• Problem statement:
Return the lines of the data below starting at the one holding "left wrist: (218, 230)" and ending at the one holding "right shoulder: (45, 298)", word for word, leaving every picture out.

-------- Material for the task

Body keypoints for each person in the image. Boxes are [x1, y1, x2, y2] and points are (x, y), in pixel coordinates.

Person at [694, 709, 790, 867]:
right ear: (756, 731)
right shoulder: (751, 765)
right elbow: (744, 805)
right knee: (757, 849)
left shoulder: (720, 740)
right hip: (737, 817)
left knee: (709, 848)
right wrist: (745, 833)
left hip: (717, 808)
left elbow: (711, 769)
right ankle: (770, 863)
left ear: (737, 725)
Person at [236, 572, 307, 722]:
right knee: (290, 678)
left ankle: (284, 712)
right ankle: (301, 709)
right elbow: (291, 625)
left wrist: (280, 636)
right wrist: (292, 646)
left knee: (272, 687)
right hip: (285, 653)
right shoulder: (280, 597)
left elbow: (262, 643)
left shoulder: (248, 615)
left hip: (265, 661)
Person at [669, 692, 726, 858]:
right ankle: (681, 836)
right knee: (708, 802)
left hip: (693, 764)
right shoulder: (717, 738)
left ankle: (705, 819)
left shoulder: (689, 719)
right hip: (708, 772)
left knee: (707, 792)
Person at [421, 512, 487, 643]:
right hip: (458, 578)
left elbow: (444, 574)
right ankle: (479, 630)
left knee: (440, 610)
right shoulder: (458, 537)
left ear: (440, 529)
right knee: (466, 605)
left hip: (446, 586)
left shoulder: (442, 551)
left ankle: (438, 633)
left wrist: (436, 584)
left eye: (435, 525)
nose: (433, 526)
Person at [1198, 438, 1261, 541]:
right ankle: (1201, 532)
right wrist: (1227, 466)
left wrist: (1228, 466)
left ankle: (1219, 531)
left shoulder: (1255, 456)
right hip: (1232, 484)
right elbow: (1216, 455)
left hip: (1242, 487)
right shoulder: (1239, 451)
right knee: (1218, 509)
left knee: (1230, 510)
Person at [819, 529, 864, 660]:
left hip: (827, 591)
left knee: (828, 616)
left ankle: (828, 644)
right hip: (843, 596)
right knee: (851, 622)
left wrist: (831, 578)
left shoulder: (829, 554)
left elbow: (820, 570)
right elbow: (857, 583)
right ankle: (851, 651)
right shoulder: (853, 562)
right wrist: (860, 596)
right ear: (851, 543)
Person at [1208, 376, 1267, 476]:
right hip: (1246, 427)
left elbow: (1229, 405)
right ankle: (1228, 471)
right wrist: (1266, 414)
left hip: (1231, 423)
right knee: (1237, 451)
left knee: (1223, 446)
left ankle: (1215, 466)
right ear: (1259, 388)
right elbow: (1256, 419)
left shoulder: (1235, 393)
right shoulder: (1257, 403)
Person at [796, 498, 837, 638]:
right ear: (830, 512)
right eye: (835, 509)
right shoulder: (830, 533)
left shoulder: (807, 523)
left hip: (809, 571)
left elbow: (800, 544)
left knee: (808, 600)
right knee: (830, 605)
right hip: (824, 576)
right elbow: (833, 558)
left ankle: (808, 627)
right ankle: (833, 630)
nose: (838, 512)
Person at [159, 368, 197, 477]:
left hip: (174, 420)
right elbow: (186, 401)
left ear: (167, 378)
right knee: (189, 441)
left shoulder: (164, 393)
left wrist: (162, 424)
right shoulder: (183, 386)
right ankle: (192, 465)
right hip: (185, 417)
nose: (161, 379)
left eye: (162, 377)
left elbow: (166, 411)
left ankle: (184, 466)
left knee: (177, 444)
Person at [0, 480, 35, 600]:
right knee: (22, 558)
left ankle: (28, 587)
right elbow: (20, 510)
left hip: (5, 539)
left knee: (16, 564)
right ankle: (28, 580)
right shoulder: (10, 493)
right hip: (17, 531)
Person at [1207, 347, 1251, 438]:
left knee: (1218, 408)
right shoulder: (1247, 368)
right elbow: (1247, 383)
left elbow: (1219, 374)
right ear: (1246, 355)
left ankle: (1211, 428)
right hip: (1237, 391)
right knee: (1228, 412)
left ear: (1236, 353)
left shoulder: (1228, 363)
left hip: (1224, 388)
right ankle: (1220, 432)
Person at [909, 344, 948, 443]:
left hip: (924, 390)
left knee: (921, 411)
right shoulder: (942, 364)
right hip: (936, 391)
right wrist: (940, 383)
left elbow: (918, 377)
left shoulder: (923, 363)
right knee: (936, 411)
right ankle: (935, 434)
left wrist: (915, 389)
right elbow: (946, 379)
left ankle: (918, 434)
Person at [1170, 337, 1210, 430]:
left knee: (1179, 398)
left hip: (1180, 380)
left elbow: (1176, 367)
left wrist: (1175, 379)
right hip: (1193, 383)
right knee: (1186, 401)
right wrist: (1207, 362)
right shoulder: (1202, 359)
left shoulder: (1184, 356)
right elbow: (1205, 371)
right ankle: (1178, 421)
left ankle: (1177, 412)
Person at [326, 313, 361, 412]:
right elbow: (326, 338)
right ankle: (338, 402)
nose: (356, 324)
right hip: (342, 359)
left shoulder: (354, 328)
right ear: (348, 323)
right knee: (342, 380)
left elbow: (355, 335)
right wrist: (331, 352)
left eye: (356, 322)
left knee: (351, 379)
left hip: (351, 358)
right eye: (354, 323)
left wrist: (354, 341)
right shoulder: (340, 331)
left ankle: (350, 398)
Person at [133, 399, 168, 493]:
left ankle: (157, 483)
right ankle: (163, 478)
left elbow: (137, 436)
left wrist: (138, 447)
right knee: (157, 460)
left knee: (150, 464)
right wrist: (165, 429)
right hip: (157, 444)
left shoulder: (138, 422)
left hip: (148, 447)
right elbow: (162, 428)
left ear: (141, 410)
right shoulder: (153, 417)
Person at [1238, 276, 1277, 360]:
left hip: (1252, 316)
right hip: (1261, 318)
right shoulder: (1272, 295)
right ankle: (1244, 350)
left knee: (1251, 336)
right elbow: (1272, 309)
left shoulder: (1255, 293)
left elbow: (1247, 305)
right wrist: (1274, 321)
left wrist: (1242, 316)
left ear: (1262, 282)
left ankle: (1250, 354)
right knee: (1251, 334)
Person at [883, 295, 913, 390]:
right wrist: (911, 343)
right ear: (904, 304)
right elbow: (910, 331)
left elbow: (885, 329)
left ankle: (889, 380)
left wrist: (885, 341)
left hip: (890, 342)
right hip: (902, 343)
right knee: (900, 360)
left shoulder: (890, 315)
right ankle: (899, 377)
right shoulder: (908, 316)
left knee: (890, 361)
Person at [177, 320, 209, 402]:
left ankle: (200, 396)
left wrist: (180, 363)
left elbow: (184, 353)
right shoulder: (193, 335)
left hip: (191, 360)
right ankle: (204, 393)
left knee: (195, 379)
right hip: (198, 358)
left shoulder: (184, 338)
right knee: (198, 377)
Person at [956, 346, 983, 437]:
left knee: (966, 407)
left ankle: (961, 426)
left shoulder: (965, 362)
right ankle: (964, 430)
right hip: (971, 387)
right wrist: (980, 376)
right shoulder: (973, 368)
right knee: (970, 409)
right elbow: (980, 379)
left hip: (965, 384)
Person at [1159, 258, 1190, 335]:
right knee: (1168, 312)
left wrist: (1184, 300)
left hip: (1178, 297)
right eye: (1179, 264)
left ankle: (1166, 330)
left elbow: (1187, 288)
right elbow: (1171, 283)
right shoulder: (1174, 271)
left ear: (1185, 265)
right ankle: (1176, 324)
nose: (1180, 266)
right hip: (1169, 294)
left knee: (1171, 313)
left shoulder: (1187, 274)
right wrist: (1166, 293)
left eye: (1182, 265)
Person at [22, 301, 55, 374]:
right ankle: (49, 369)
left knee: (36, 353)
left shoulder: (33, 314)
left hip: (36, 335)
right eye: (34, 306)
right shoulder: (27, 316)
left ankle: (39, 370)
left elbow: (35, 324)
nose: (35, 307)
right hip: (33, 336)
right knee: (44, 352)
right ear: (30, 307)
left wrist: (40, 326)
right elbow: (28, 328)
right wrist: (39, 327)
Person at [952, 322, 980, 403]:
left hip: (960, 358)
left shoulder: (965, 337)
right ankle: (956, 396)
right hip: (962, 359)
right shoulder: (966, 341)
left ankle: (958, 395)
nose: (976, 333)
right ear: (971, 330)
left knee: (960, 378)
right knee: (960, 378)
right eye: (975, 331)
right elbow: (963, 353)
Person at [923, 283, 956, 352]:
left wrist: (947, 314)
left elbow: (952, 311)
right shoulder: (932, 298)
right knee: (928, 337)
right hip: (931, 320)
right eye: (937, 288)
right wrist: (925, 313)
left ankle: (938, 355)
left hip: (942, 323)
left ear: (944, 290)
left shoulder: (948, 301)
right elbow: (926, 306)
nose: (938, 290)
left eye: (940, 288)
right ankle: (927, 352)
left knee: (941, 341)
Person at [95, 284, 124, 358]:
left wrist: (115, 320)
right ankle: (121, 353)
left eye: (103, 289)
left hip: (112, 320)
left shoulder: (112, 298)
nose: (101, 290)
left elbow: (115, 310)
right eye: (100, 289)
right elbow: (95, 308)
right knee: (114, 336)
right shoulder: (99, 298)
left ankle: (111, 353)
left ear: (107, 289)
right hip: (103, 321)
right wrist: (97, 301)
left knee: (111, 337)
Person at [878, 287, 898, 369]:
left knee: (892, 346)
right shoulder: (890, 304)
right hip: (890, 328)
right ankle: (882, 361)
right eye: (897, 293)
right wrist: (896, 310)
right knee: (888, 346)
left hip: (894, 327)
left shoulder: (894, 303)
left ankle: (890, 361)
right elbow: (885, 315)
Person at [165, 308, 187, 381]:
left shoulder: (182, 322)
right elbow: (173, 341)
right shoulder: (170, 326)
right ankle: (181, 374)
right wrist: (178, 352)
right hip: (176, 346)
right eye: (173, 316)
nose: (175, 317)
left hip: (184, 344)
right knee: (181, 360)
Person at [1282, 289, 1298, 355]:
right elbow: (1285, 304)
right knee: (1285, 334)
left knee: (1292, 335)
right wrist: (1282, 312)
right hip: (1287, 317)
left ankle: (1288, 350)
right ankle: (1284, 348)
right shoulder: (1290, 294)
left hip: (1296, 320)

----------------
-------- Material for the task

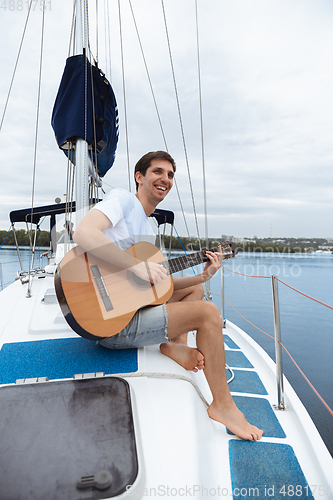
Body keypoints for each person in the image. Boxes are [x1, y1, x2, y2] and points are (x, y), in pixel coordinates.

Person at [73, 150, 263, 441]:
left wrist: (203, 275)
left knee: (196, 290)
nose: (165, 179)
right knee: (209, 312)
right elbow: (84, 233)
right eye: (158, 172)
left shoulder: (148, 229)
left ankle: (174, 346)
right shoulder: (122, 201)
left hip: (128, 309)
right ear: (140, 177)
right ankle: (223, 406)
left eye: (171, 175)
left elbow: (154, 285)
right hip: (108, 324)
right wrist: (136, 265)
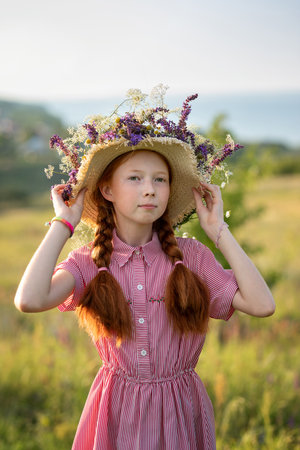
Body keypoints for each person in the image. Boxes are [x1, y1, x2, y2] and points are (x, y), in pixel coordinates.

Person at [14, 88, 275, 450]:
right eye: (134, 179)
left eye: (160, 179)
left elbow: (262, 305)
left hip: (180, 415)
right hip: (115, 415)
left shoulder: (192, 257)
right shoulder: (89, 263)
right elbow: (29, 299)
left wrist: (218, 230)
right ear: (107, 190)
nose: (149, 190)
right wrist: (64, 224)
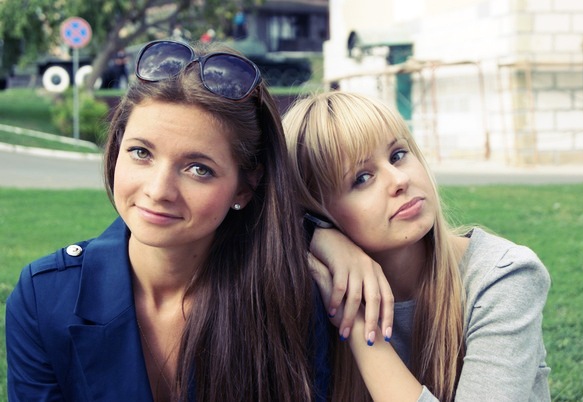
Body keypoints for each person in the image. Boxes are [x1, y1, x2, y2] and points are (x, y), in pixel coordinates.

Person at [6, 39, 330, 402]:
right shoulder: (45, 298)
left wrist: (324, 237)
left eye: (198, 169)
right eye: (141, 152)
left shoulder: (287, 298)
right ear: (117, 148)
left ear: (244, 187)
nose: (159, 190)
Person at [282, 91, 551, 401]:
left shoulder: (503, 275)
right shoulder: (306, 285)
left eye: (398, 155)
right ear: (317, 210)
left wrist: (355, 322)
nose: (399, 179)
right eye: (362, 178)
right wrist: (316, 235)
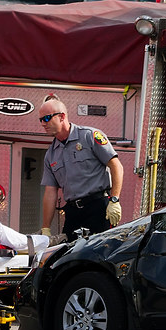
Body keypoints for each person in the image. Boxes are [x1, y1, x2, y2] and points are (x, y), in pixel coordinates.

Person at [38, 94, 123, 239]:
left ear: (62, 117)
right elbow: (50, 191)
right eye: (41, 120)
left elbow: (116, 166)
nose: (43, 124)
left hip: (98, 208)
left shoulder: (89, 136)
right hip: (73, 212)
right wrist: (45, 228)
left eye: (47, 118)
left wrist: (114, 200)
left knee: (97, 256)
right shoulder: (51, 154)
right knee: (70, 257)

----------------
-------- Material for the task

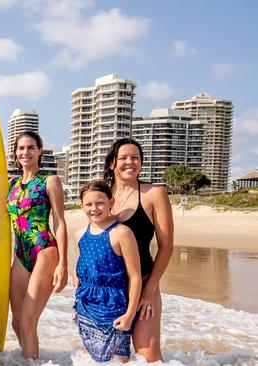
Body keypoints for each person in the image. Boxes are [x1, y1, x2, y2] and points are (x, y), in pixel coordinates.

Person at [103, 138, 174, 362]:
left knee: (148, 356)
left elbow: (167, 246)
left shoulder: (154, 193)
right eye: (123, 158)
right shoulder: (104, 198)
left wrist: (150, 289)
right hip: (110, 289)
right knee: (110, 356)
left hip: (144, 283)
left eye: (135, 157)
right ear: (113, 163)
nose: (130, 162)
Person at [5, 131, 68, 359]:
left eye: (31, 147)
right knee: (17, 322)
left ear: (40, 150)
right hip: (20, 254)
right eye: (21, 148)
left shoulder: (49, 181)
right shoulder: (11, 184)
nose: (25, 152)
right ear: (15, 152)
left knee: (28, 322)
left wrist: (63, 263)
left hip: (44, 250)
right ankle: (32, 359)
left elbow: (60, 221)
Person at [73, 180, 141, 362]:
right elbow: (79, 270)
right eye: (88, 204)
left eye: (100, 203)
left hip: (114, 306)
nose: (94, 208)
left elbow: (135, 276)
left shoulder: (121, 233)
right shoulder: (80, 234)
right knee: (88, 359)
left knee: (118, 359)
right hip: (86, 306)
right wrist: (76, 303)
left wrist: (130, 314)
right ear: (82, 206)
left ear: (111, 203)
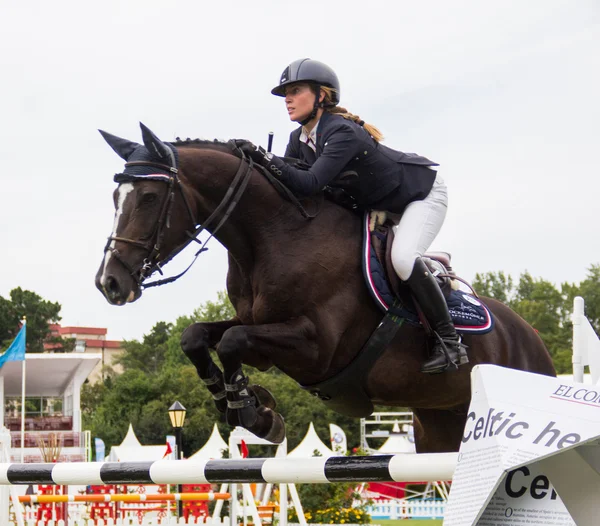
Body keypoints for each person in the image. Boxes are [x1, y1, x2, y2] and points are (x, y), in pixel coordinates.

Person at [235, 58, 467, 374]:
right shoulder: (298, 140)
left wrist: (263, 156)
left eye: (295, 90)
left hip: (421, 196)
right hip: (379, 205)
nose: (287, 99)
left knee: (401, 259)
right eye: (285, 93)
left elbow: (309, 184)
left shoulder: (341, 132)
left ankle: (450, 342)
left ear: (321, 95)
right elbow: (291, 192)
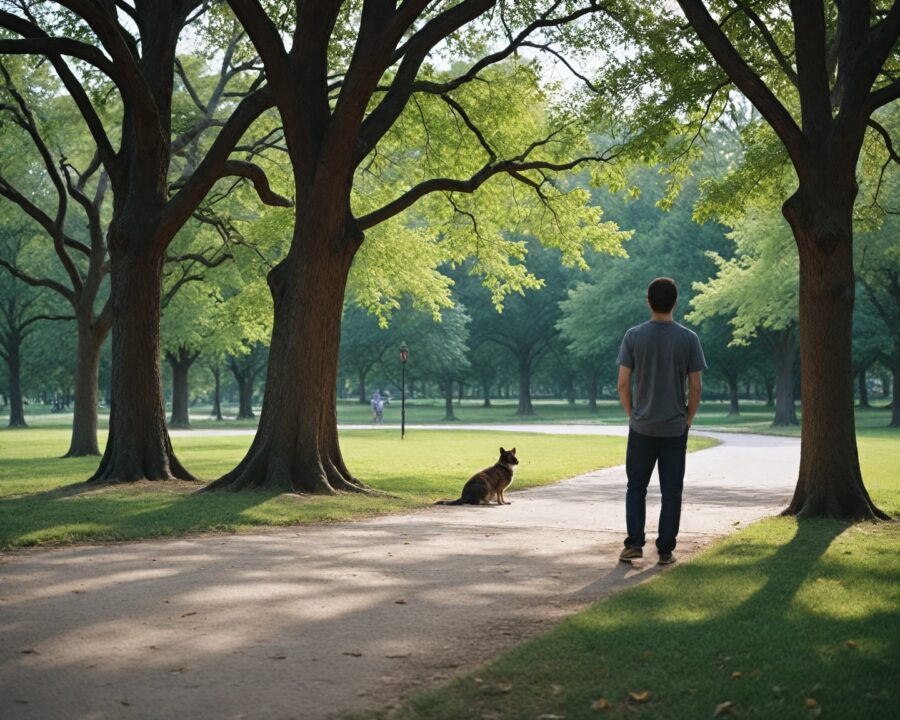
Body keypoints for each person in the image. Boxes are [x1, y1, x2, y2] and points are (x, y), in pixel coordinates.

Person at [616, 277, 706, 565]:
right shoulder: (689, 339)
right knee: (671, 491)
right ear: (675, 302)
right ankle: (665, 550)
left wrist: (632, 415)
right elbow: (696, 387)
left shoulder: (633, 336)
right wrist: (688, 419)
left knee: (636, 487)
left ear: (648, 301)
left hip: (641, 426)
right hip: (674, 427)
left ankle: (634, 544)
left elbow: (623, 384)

----------------

• Response below:
left wrist: (218, 230)
right ear: (107, 190)
nose: (149, 190)
right wrist: (64, 224)
Body keypoints for each person in the image. Boxes are [x1, y1, x2, y2] and points are (x, y), in pixel coordinates.

Person at [6, 39, 330, 402]:
right shoulder: (45, 298)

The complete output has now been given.